Hi,
Is the bandwidth from CPU to GPU usually greater than the bandwidth from GPU to CPU?
$$ BW (CPU->GPU) >> BW (CPU<-GPU)$$
I tested the bandwidth using nvbandwidth and bandwidthTest in the Cuda-sample, and found that there’s an asymmetry between the bandwidth of Host to Device and that of Device to Host.
I’m using PCIe Gen 5, and GPU H100.
Product Name : NVIDIA H100 PCIe
PCIe Generation
SRAM PCIE : 0
- bandwidthTest
When I copy data from the host to the device, it was 4.20 GB/s, and when I sent it from the device to the host, it was only 1.33 GB/s when I copy the about 64 MB sized data.
- nvbandwidth
nvbandwidth Version: v0.6
Built from Git version: v0.6
CUDA Runtime Version: 12040
CUDA Driver Version: 12040
Driver Version: 550.127.05
Device 0: NVIDIA H100 PCIe (00000000:01:00)
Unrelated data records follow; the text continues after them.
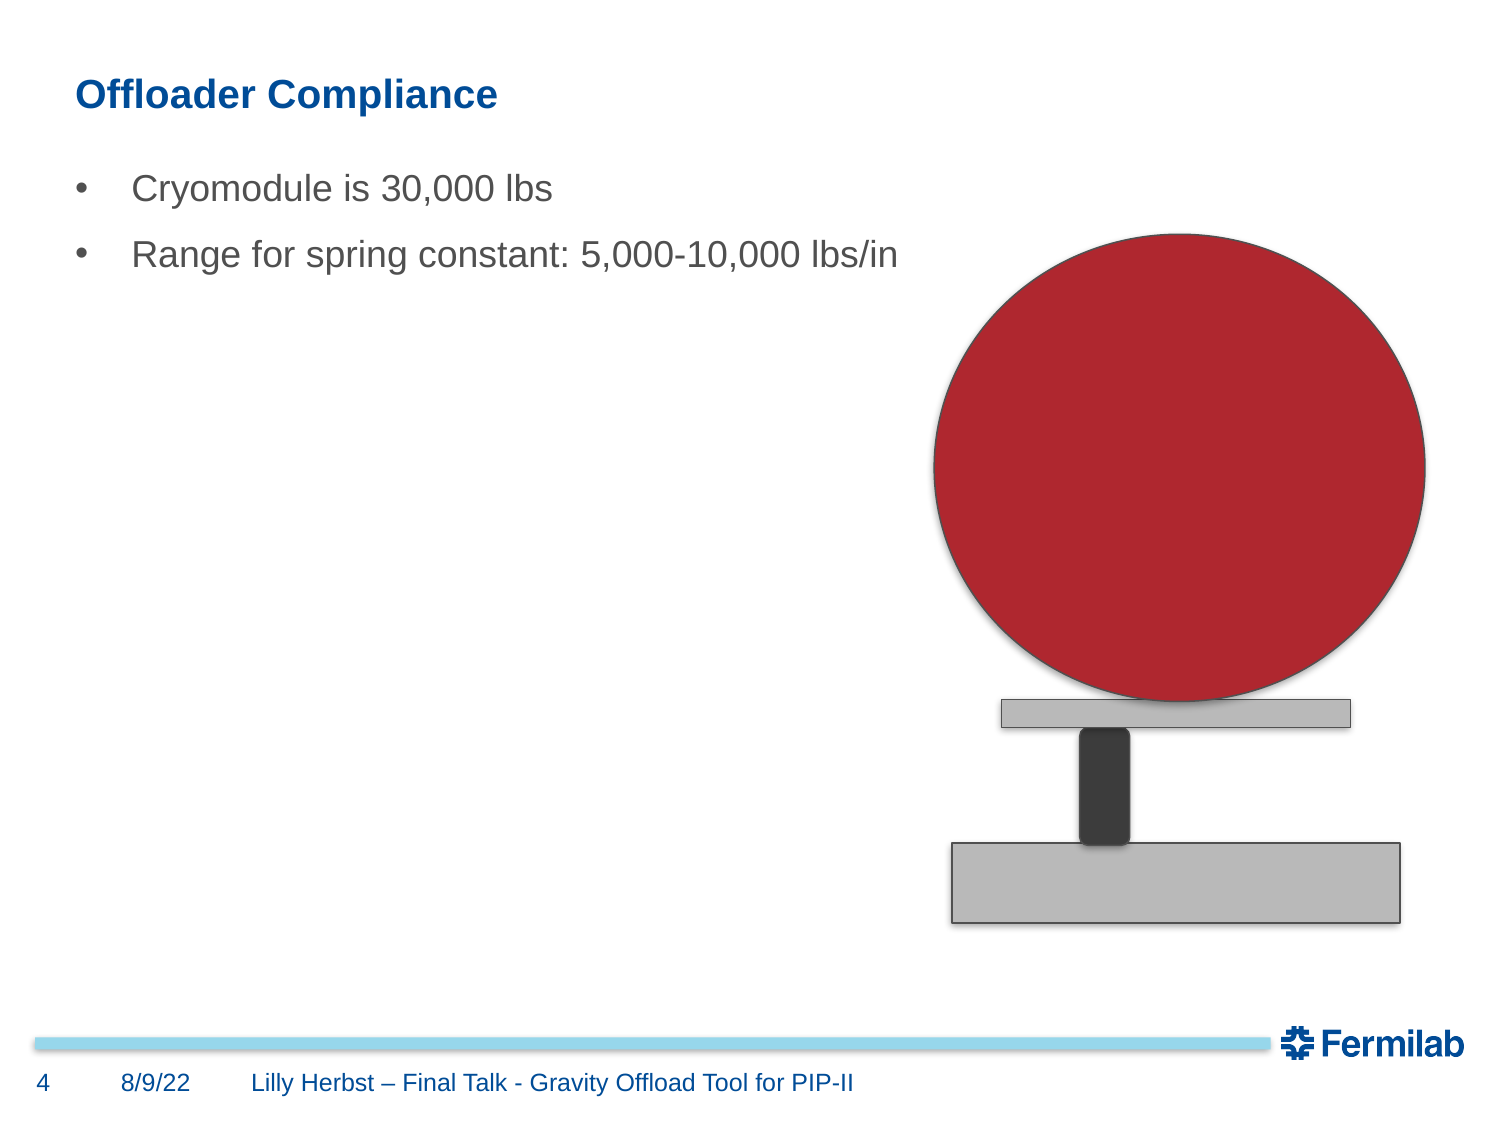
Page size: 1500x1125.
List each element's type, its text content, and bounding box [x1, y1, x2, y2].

text_box [933, 233, 1426, 703]
title Offloader Compliance [75, 46, 1500, 117]
list Cryomodule is 30,000 lbs Range for spring constant: 5,000-10,000 lbs/in [75, 164, 1010, 324]
text_box [1001, 699, 1351, 728]
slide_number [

Running host_to_device_memcpy_ce.
memcpy CE CPU(row) -> GPU(column) bandwidth (GB/s)
0
0 4.18
SUM host_to_device_memcpy_ce 4.18
Running device_to_host_memcpy_ce.
memcpy CE CPU(row) <- GPU(column) bandwidth (GB/s)
0
0 1.23
As you can see, the bandwidth in device to host memory copy is only 1.23 GB/s while host to device reaches 4.18.
With the two evaluations, I can tell the data copy operation from GPU to CPU has about 4 times less bandwidth than the data copy operation from CPU to GPU. Is this conclusion right? I’m not sure why there’s a difference in bandwidth.